====== Dataset content ======

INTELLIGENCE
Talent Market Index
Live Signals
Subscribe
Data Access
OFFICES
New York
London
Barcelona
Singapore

======

### Task prompt:
Write out every entry exactly as given.

### Answer for this exercise:
INTELLIGENCE
Talent Market Index
Live Signals
Subscribe
Data Access
OFFICES
New York
London
Barcelona
Singapore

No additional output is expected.